How do we manage for those things? grow a ton of food and make it available. provide a safe place and have time to meet (sanctuary areas)
Do different ducks eat different types of food? Yes and no and kind of. Most ducks are generalists though teal probably eat more small seeds than acorns (moist-soil) and gadwall probably eat more wigeon grass than small seeds (submerged aquatic vegetation) and shoveler eat more invertebrates than acorns (moist-soil OR SAV) and wood ducks eat more acorns than anything (flooded timber)
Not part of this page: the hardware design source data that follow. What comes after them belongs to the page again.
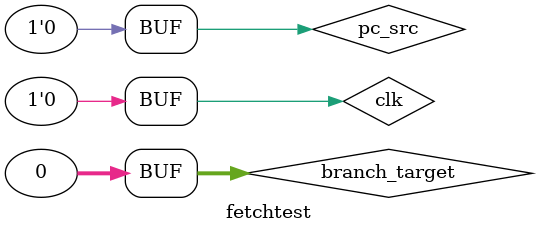
<source format=v>
`timescale 1ns / 1ps


module fetchtest;

	// Inputs
	reg [31:0] branch_target;
	reg clk;
	reg pc_src;

	// Outputs
	wire [31:0] instruction;
	wire [31:0] nextpc;
	wire hit;

	// Instantiate the Unit Under Test (UUT)
	fetch_module uut (
		.branch_target(branch_target), 
		.clk(clk), 
		.pc_src(pc_src), 
		.instruction(instruction), 
		.nextpc(nextpc), 
		.hit(hit)
	);

	initial begin
		// Initialize Inputs
		branch_target = 0;
		clk = 0;
		pc_src = 0;

		// Wait 100 ns for global reset to finish
		#100;
        
		// Add stimulus here

	end
      
endmodule


</source>
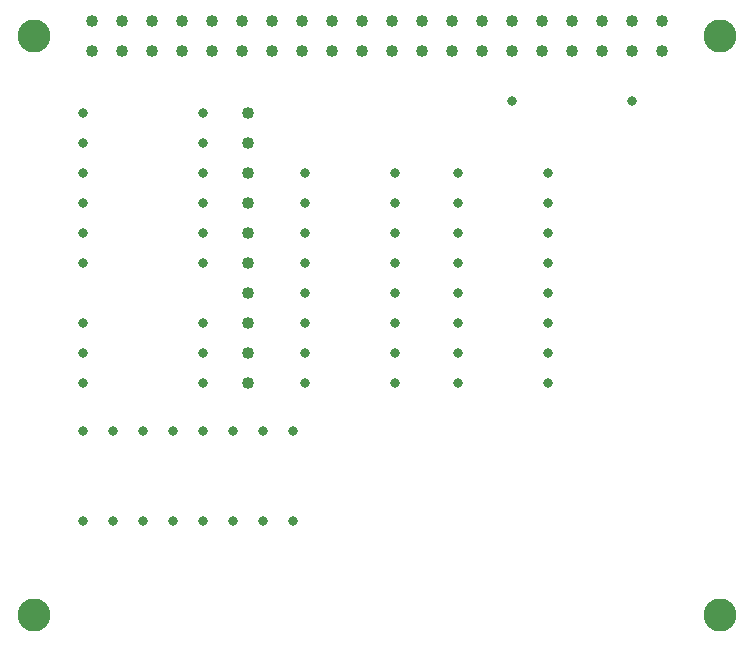
<source format=gko>
%
M48
M72
T01C0.0320
T02C0.0400
T03C0.1102
%
T01
X3149Y4662
X4149Y4662
X5149Y4662
X6149Y4662
X7149Y4662
X8149Y4662
X9149Y4662
X10149Y4662
X10149Y7662
X9149Y7662
X8149Y7662
X7149Y7662
X6149Y7662
X5149Y7662
X4149Y7662
X3149Y7662
X3150Y9250
X3150Y10250
X3150Y11250
X3150Y13250
X3150Y14250
X3150Y15250
X3150Y16250
X3150Y17250
X3150Y18250
X7150Y18250
X7150Y17250
X7150Y16250
X7150Y15250
X7150Y14250
X7150Y13250
X7150Y11250
X7150Y10250
X7150Y9250
X10550Y9250
X10550Y10250
X10550Y11250
X10550Y12250
X10550Y13250
X10550Y14250
X10550Y15250
X10550Y16250
X13550Y16250
X13550Y15250
X13550Y14250
X13550Y13250
X13550Y12250
X13550Y11250
X13550Y10250
X13550Y9250
X15650Y9250
X15650Y10250
X15650Y11250
X15650Y12250
X15650Y13250
X15650Y14250
X15650Y15250
X15650Y16250
X17450Y18650
X18650Y16250
X18650Y15250
X18650Y14250
X18650Y13250
X18650Y12250
X18650Y11250
X18650Y10250
X18650Y9250
X21450Y18650
T02
X21445Y20319
X20445Y20319
X19445Y20319
X18445Y20319
X17445Y20319
X16445Y20319
X15445Y20319
X14445Y20319
X13445Y20319
X12445Y20319
X11445Y20319
X10445Y20319
X9445Y20319
X8445Y20319
X7445Y20319
X6445Y20319
X5445Y20319
X4445Y20319
X3445Y20319
X3445Y21319
X4445Y21319
X5445Y21319
X6445Y21319
X7445Y21319
X8445Y21319
X9445Y21319
X10445Y21319
X11445Y21319
X12445Y21319
X13445Y21319
X14445Y21319
X15445Y21319
X16445Y21319
X17445Y21319
X18445Y21319
X19445Y21319
X20445Y21319
X21445Y21319
X22445Y21319
X22445Y20319
X8650Y18250
X8650Y17250
X8650Y16250
X8650Y15250
X8650Y14250
X8650Y13250
X8650Y12250
X8650Y11250
X8650Y10250
X8650Y9250
T03
X1528Y1528
X1528Y20819
X24363Y20819
X24363Y1528
M30

</source>
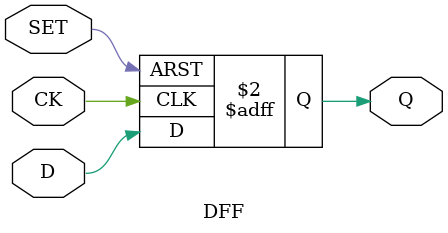
<source format=v>
module DFF(
  input CK,
  input SET,
  input D,
  output reg Q
);
  always @(posedge CK or posedge SET) begin
    if (SET) begin
      Q = 1;
    end else begin
      Q = D; 
    end
  end

endmodule
</source>
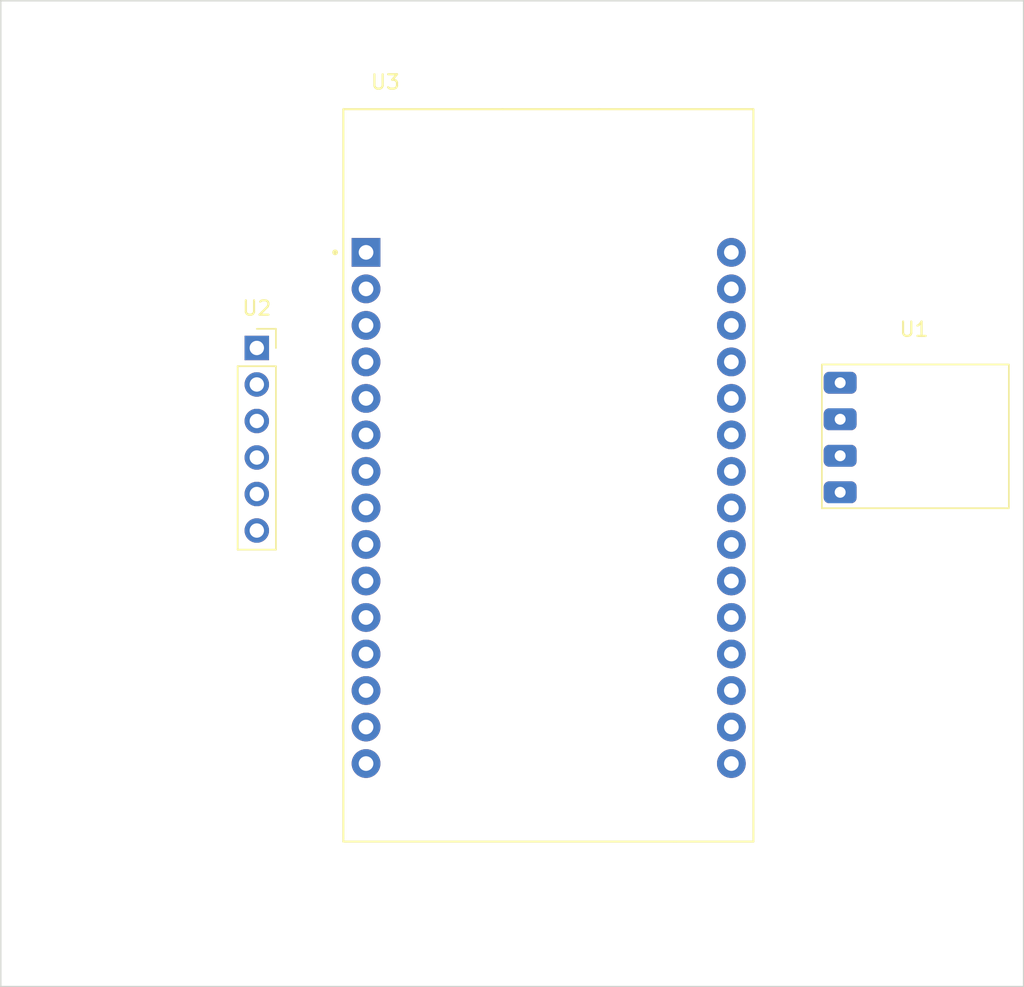
<source format=kicad_pcb>
(kicad_pcb (version 20211014) (generator pcbnew)

  (general
    (thickness 1.6)
  )

  (paper "A4")
  (layers
    (0 "F.Cu" signal)
    (31 "B.Cu" signal)
    (32 "B.Adhes" user "B.Adhesive")
    (33 "F.Adhes" user "F.Adhesive")
    (34 "B.Paste" user)
    (35 "F.Paste" user)
    (36 "B.SilkS" user "B.Silkscreen")
    (37 "F.SilkS" user "F.Silkscreen")
    (38 "B.Mask" user)
    (39 "F.Mask" user)
    (40 "Dwgs.User" user "User.Drawings")
    (41 "Cmts.User" user "User.Comments")
    (42 "Eco1.User" user "User.Eco1")
    (43 "Eco2.User" user "User.Eco2")
    (44 "Edge.Cuts" user)
    (45 "Margin" user)
    (46 "B.CrtYd" user "B.Courtyard")
    (47 "F.CrtYd" user "F.Courtyard")
    (48 "B.Fab" user)
    (49 "F.Fab" user)
    (50 "User.1" user)
    (51 "User.2" user)
    (52 "User.3" user)
    (53 "User.4" user)
    (54 "User.5" user)
    (55 "User.6" user)
    (56 "User.7" user)
    (57 "User.8" user)
    (58 "User.9" user)
  )

  (setup
    (pad_to_mask_clearance 0)
    (pcbplotparams
      (layerselection 0x00010fc_ffffffff)
      (disableapertmacros false)
      (usegerberextensions false)
      (usegerberattributes true)
      (usegerberadvancedattributes true)
      (creategerberjobfile true)
      (svguseinch false)
      (svgprecision 6)
      (excludeedgelayer true)
      (plotframeref false)
      (viasonmask false)
      (mode 1)
      (useauxorigin false)
      (hpglpennumber 1)
      (hpglpenspeed 20)
      (hpglpendiameter 15.000000)
      (dxfpolygonmode true)
      (dxfimperialunits true)
      (dxfusepcbnewfont true)
      (psnegative false)
      (psa4output false)
      (plotreference true)
      (plotvalue true)
      (plotinvisibletext false)
      (sketchpadsonfab false)
      (subtractmaskfromsilk false)
      (outputformat 1)
      (mirror false)
      (drillshape 1)
      (scaleselection 1)
      (outputdirectory "")
    )
  )

  (net 0 "")
  (net 1 "GND")
  (net 2 "3.3v")
  (net 3 "BMPSCL")
  (net 4 "BMPSDA")
  (net 5 "SPICS")
  (net 6 "SPIMiso")
  (net 7 "SPIClk")
  (net 8 "SPIMosi")
  (net 9 "unconnected-(U3-Pad3)")
  (net 10 "unconnected-(U3-Pad4)")
  (net 11 "unconnected-(U3-Pad6)")
  (net 12 "unconnected-(U3-Pad7)")
  (net 13 "unconnected-(U3-Pad8)")
  (net 14 "unconnected-(U3-Pad12)")
  (net 15 "unconnected-(U3-Pad13)")
  (net 16 "unconnected-(U3-Pad30)")
  (net 17 "unconnected-(U3-Pad28)")
  (net 18 "unconnected-(U3-Pad27)")
  (net 19 "unconnected-(U3-Pad26)")
  (net 20 "unconnected-(U3-Pad25)")
  (net 21 "unconnected-(U3-Pad24)")
  (net 22 "unconnected-(U3-Pad23)")
  (net 23 "unconnected-(U3-Pad22)")
  (net 24 "unconnected-(U3-Pad21)")
  (net 25 "unconnected-(U3-Pad20)")
  (net 26 "unconnected-(U3-Pad19)")
  (net 27 "unconnected-(U3-Pad18)")
  (net 28 "unconnected-(U3-Pad17)")
  (net 29 "unconnected-(U3-Pad16)")

  (footprint "BMP:BMP180" (layer "F.Cu") (at 148.535 101.505))

  (footprint "ESP32-DEVKIT-V1:MODULE_ESP32_DEVKIT_V1" (layer "F.Cu") (at 129.54 99.06))

  (footprint "Connector_PinSocket_2.54mm:PinSocket_1x06_P2.54mm_Vertical" (layer "F.Cu") (at 109.245 90.195))

  (gr_rect (start 91.44 66.04) (end 162.56 134.62) (layer "Edge.Cuts") (width 0.1) (fill none) (tstamp 8919d01b-c98c-4207-8b81-9a3add76d3a8))

)

</source>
The thing that might make more difference than the type of food is the water depth at which fields are flooded to make food available. Teal need more shallow flooded habitat than ring-necks. Gadwall and mallard and wigeon and shoveler are generally the same size and can feed in deeper water than teal. Most fields that are managed for submerged aquatic veg are kept at a level where the vegetation is topped out so the depth doesn't really matter as long as there's plants floating on the top.
Broad scale winter habitat management goals and objectives are usually made at the type of duck (dabbler vs diver) level more than the specific species level. Small scale (individual property) goals too for that matter.
It is generally accepted that food is not a limiting factor for wintering birds. To put it another way, we don't send skinny birds to the nesting ground for lack of food. This has been researched to the nth degree in the Lower Miss and Gulf Coast regions, but not so much in the South Atlantic Region. We can extrapolate and estimate based of MAV and Gulf Coast research and there is a push to get more research to determine this for the South Atlantic flyway.
What might be limiting is the right kind of calories (protein [inverts] needed late in season for egg production more than carbs [corn]), enough space to spread out and be safe and not flush and expend calories every time a gun goes off or a bird watcher walks by, and enough space and time to hook up. And also, habitat in the late late season - when we drain our water just after hunting season we might not have enough habitat available for them to top off on food before heading north. Migration season and hunting season aren't the same on the calendar. There could be other limiting things and we could find out that food really is limiting in certain portions of winter...
Does SC and the South Atlantic Region provide enough habitat of the right types to meet population objectives? We don't know. How much habitat do we need to meet population objectives? We don't know. The Atlantic Coast Joint Venture has not set habitat objectives like the Gulf Coast Joint Venture and Mississippi Flyway Joint Venture. There's a push for that to happen too.
I don't think I answered your question but those are the things I think about when people start talking about goals and managing for a specific duck species on the wintering grounds.